Jarig CIDI „heeft helaas bestaansrecht”
DEN HAAG (ANP). Het Centrum Informatie en Documentatie Israël (CIDI) is al vier decennia in Nederland de stem die de Joodse belangen verdedigt. Maandag viert het CIDI in Den Haag zijn verjaardag en neemt het tegelijk afscheid van Ronnie Naftaniel, de man die 37 jaar bij het centrum werkte en het 33 jaar als directeur een gezicht gaf.
Ten tijde van de Jom-Kippoeroorlog in 1973 nam de druk vanuit de Arabische wereld op Nederland om zijn positieve houding ten opzichte van Israël te wijzigen snel in kracht toe.
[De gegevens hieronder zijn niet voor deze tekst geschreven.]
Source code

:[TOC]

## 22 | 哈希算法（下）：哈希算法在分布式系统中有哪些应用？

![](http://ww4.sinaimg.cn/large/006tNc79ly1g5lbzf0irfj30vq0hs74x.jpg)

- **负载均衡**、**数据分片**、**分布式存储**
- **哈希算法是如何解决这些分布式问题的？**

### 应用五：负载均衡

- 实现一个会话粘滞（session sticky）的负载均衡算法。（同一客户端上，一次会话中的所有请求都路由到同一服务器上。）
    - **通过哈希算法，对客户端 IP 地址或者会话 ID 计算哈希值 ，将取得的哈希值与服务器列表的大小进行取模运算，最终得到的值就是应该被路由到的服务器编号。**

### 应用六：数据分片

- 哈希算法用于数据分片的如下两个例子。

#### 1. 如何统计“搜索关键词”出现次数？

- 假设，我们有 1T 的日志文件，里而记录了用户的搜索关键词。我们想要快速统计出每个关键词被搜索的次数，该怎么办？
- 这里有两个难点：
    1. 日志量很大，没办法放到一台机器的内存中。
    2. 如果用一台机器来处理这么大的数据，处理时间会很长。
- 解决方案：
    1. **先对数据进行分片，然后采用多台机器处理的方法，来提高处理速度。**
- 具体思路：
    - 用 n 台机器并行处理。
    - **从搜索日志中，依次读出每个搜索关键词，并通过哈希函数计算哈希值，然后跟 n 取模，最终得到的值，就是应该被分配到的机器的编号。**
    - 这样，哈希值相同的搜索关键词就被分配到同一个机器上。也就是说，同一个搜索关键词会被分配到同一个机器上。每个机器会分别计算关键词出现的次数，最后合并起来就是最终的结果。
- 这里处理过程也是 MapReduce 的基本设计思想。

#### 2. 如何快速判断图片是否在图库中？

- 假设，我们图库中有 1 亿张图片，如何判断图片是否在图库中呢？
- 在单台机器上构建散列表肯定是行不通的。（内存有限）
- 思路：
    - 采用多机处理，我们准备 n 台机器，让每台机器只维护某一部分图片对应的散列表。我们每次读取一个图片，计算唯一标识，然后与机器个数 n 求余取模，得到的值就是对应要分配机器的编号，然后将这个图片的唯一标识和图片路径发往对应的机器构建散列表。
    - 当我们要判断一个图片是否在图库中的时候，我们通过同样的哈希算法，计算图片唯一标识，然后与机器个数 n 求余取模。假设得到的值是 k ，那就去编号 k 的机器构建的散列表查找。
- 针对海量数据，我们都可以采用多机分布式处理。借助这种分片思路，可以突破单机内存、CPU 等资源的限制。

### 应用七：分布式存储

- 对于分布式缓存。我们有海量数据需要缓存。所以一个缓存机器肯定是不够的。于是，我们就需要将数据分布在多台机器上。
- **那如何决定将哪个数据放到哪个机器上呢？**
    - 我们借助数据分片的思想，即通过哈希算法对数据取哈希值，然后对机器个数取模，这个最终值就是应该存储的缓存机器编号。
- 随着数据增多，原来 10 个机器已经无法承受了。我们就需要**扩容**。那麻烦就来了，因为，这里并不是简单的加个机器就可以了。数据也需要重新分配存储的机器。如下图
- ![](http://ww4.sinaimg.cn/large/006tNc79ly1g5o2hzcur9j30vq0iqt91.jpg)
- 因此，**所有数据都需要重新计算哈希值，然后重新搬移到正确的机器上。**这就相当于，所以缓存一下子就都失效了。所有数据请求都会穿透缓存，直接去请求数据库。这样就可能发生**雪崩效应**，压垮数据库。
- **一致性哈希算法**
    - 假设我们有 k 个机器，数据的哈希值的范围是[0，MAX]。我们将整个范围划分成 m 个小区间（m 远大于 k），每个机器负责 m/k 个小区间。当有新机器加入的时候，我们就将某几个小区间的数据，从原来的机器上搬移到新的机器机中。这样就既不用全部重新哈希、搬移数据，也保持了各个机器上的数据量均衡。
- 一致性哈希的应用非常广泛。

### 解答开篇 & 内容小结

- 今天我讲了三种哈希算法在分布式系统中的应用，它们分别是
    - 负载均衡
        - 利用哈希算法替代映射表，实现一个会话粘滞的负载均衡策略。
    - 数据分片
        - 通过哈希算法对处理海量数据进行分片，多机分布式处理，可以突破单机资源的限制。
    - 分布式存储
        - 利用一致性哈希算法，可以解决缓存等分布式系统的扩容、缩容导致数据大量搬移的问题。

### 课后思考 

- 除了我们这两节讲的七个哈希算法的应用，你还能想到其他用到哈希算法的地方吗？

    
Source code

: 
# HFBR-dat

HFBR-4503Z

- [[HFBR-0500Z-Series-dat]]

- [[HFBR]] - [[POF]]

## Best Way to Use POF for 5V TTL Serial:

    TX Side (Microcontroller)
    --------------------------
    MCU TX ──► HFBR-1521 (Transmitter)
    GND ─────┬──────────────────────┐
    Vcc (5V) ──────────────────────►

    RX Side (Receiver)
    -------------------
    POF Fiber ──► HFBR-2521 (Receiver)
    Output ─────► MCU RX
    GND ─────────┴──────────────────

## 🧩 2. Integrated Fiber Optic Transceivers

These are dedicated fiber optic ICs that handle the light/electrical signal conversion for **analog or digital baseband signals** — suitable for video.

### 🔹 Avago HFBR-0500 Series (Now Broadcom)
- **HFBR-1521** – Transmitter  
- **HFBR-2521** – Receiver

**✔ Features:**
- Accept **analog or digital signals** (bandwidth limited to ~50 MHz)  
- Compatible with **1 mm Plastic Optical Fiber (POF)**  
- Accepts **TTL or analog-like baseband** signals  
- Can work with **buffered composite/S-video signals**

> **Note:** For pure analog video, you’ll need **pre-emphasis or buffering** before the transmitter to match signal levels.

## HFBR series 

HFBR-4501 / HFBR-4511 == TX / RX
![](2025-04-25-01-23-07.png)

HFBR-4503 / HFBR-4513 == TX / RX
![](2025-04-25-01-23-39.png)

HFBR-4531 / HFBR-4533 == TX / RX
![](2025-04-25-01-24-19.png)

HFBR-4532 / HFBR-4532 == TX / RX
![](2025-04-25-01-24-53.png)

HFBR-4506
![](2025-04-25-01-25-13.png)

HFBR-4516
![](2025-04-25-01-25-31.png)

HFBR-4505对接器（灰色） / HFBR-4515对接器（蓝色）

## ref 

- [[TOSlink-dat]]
Om tegenwicht aan die sterke stroming te bieden, werd in november het CIDI opgericht. „Als het CIDI gisteren had kúnnen worden opgedoekt, dan zou dat een goede zaak zijn geweest, maar helaas, de situatie in het Midden-Oosten en de positie van Joden en Israël in de wereld rechtvaardigt opheffing totaal niet. Integendeel”, aldus Esther Voet, die Naftaniel als directeur van het centrum opvolgde.
Voet vindt het bestaan van het centrum harder nodig dan ooit. „De tegenstellingen in het Midden-Oosten zijn onverminderd groot. Ik maak me geen illusie, een harmonische samenleving in de regio is nog niet mogelijk. De onrust in de Arabische wereld is wat dat aangaat niet bepaald een bemoedigende factor.” Maar ook dichterbij schuilt het gevaar pal onder de oppervlakte. „Het antisemitisme hier in het oude Europa is er nog. Het is latent aanwezig, overal en altijd. Het blijft iets wat snel kan exploderen”, aldus Voet. Ze verwijst naar politiek opportunistische partijen als Jobbik in Hongarije en Gouden Dageraad in Griekenland, die hun racistische opvattingen openlijk belijden.
In eigen huis, in Nederland, hield het CIDI onlangs een enquête waarvan niet alle uitkomsten tevreden stemmen. Zo blijkt dat 6 procent van de Nederlanders negatief ten opzichte van de Joden staat. Gelukkig rolde ook positief nieuws voor het centrum uit de bus: 68 procent is van mening dat de Arabische landen Israël moeten erkennen als staat voor het Joodse volk.
Het CIDI behaalde enkele aansprekende publieke successen in zijn 40-jarig bestaan. Met name het zwartboek dat Naftaniel schreef toen de Arabische landen in de jaren 70 en 80 een niet-Joodverklaring eisten van medewerkers van Nederlandse bedrijven, had flinke impact. Terwijl de ondernemingen de verklaringen afgaven, kreeg het CIDI voor elkaar dat de overheid zo’n verklaring wegens discriminatie strafbaar stelde. Ook het bewerkstelligen van uitkeringen voor Joodse families van wie tijdens de oorlog bezittingen waren geconfisqueerd, wordt gezien als een prestatie van formaat.
De Nederlandse overheid beschouwt het CIDI als een belangrijke gesprekspartner: Tijdens het verjaardagsfeestje beklimmen sprekers als minister-president Rutte en voormalig premier Balkenende het podium.